EXERCISE BRIEF:
Using the entries below, output exactly the line containing "margin-bottom: 0.3rem;" and all lines that follow it to the end.

PROVIDED MATERIAL:
┄┄┄┄┄┄┄┄┄┄

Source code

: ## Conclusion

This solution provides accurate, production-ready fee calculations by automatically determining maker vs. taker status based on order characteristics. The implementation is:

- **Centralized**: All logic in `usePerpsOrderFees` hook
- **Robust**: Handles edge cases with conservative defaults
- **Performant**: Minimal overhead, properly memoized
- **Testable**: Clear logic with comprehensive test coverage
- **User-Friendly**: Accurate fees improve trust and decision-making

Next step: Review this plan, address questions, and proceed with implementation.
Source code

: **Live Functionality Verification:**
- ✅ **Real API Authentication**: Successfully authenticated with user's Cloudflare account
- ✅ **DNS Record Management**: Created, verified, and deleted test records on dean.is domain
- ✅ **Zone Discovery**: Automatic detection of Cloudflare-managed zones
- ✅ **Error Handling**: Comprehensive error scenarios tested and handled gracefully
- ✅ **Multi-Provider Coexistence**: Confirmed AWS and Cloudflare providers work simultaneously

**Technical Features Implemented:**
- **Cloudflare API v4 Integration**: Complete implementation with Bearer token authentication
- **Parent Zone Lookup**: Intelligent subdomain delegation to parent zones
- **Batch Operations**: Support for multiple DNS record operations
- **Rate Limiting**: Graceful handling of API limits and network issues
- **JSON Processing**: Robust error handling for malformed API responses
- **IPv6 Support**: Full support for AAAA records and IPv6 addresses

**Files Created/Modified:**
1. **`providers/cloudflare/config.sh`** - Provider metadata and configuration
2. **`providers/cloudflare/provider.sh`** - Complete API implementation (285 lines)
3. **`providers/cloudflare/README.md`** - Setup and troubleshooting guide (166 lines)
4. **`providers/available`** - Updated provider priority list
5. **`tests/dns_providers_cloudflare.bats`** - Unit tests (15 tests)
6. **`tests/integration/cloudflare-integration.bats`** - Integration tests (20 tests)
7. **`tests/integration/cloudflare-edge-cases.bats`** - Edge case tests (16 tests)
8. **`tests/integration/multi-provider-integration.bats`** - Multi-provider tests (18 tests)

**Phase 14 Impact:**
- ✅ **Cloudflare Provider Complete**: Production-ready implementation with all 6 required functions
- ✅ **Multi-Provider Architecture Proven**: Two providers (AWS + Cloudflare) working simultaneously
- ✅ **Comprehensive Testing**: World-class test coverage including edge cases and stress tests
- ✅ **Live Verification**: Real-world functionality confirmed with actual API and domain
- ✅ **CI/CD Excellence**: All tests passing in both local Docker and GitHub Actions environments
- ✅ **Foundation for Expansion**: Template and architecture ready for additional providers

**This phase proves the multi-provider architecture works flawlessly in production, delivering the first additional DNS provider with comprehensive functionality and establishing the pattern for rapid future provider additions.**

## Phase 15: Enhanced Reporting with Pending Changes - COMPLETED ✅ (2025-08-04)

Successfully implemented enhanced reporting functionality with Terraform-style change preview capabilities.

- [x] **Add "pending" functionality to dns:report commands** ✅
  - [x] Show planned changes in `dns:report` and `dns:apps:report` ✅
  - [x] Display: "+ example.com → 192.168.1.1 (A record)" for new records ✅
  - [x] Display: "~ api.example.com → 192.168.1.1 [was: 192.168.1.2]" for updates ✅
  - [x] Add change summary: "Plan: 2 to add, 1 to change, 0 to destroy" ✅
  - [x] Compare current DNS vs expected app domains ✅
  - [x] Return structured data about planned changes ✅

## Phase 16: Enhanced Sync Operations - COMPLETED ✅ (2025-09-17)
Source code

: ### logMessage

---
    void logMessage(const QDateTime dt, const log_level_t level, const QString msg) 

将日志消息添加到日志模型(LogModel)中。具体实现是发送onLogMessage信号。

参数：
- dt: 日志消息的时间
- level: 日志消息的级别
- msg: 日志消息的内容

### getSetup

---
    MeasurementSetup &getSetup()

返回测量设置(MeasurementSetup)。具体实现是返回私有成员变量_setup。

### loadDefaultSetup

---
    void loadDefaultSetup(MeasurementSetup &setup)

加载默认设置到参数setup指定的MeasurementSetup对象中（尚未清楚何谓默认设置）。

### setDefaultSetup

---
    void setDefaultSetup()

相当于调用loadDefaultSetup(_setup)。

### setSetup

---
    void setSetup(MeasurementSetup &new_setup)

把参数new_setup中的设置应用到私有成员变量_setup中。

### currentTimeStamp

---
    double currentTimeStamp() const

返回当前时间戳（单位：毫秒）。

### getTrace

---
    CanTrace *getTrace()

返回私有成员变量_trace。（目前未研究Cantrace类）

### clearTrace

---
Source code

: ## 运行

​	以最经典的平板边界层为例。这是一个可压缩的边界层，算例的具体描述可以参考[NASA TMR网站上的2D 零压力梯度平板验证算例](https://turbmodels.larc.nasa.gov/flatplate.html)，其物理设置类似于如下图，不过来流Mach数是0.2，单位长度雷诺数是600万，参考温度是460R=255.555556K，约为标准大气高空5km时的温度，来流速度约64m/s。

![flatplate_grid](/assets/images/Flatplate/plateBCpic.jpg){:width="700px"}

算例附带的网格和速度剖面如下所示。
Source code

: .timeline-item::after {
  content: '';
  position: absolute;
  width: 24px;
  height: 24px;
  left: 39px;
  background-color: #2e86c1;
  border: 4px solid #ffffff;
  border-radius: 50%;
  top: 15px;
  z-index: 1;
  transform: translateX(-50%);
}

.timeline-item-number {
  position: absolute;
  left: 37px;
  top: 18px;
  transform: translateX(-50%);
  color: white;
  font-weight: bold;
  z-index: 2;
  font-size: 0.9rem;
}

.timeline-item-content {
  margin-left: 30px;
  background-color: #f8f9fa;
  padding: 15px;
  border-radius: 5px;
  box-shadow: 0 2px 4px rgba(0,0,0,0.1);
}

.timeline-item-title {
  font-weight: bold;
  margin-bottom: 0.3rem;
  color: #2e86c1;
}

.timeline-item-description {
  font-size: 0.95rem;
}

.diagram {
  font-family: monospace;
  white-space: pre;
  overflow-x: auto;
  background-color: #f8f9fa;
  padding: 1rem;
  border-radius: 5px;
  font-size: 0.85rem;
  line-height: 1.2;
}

┄┄┄┄┄┄┄┄┄┄

SOLVED EXERCISE:
  margin-bottom: 0.3rem;
  color: #2e86c1;
}

.timeline-item-description {
  font-size: 0.95rem;
}

.diagram {
  font-family: monospace;
  white-space: pre;
  overflow-x: auto;
  background-color: #f8f9fa;
  padding: 1rem;
  border-radius: 5px;
  font-size: 0.85rem;
  line-height: 1.2;
}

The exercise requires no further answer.